=== Your task ===
Below are entries; output exactly the lines from the one with "left shoulder: (159, 41)" to the one with "left eye: (80, 31)", both included, and nothing else.

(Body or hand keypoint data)
━━━━━━━━━━━━━━━━

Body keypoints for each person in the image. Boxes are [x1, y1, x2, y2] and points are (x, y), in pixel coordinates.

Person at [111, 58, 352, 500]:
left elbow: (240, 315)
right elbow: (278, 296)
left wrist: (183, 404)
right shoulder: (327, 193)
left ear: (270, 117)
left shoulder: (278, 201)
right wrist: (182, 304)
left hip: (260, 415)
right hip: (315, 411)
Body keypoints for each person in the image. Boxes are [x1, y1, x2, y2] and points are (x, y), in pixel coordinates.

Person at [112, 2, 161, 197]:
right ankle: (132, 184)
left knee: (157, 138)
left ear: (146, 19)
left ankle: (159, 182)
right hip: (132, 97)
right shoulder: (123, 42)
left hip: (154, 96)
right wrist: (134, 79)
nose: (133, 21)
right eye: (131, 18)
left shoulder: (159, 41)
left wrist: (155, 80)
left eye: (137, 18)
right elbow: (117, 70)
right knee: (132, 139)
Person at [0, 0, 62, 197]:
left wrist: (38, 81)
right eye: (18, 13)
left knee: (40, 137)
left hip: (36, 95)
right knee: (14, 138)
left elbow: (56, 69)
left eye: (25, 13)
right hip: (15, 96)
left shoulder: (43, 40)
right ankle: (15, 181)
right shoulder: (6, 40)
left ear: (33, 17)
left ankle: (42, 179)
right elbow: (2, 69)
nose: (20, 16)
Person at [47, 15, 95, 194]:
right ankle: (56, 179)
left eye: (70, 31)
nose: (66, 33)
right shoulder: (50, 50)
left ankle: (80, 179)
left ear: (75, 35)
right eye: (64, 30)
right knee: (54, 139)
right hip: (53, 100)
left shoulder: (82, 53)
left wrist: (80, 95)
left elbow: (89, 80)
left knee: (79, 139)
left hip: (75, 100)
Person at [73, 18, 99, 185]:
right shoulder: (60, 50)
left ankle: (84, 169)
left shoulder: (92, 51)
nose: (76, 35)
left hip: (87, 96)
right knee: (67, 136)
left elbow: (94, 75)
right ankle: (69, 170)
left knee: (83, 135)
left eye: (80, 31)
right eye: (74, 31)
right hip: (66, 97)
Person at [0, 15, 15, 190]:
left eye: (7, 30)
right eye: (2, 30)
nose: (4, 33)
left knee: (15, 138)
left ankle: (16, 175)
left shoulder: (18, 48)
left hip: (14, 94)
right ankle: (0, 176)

━━━━━━━━━━━━━━━━

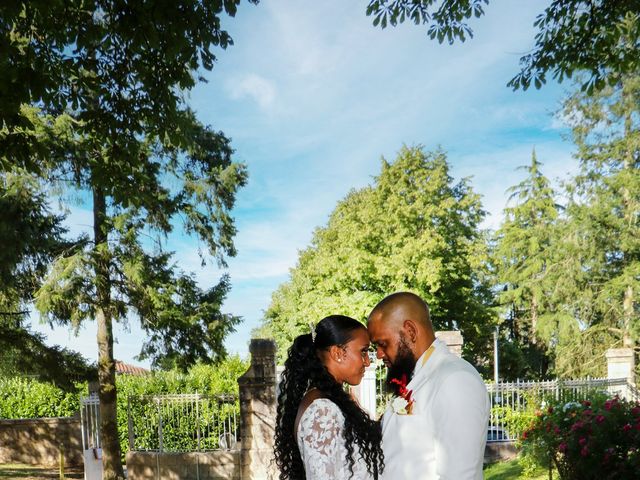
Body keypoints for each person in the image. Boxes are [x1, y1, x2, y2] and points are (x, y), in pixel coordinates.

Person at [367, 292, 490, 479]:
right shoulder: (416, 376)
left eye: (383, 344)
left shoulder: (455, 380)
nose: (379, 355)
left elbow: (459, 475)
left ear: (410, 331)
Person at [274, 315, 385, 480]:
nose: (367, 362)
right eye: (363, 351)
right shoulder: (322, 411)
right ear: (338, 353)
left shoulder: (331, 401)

━━━━━━━━━━━━━━━━

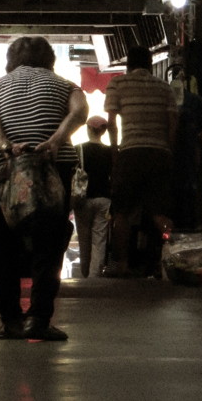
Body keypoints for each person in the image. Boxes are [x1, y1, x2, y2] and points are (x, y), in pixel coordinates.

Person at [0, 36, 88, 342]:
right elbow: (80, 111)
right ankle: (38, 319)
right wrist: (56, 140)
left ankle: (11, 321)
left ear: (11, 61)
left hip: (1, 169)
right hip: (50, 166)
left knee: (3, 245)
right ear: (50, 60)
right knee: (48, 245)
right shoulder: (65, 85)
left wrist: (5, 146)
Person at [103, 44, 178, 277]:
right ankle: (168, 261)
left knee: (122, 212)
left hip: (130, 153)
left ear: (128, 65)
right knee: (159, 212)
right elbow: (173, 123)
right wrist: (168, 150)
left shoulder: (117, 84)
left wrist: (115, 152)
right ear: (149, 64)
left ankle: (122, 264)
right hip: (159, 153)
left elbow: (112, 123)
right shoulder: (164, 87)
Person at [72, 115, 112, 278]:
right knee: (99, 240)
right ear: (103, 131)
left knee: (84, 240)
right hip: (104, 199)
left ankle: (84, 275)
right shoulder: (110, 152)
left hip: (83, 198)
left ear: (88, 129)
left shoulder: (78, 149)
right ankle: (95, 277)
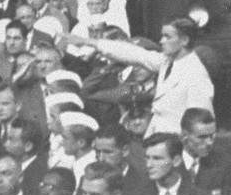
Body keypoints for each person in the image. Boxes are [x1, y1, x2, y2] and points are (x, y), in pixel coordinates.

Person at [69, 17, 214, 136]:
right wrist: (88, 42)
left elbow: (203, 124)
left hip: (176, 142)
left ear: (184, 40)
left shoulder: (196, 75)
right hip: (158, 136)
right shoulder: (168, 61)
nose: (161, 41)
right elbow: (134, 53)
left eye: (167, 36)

━━━━━━━━━━━━━━━━

=== Answer section ===
left shoulder: (159, 41)
left wrist: (155, 80)
left eye: (137, 18)
right elbow: (117, 70)
right knee: (132, 139)
Person at [0, 0, 62, 197]:
left wrist: (38, 81)
right eye: (18, 13)
left knee: (40, 137)
left hip: (36, 95)
right knee: (14, 138)
left elbow: (56, 69)
left eye: (25, 13)
right hip: (15, 96)
left shoulder: (43, 40)
right ankle: (15, 181)
right shoulder: (6, 40)
left ear: (33, 17)
left ankle: (42, 179)
right elbow: (2, 69)
nose: (20, 16)
Person at [47, 15, 95, 194]:
right ankle: (56, 179)
left eye: (70, 31)
nose: (66, 33)
right shoulder: (50, 50)
left ankle: (80, 179)
left ear: (75, 35)
right eye: (64, 30)
right knee: (54, 139)
right hip: (53, 100)
left shoulder: (82, 53)
left wrist: (80, 95)
left elbow: (89, 80)
left knee: (79, 139)
left hip: (75, 100)
Person at [73, 18, 99, 185]:
right shoulder: (60, 50)
left ankle: (84, 169)
left shoulder: (92, 51)
nose: (76, 35)
left hip: (87, 96)
right knee: (67, 136)
left elbow: (94, 75)
right ankle: (69, 170)
left knee: (83, 135)
left eye: (80, 31)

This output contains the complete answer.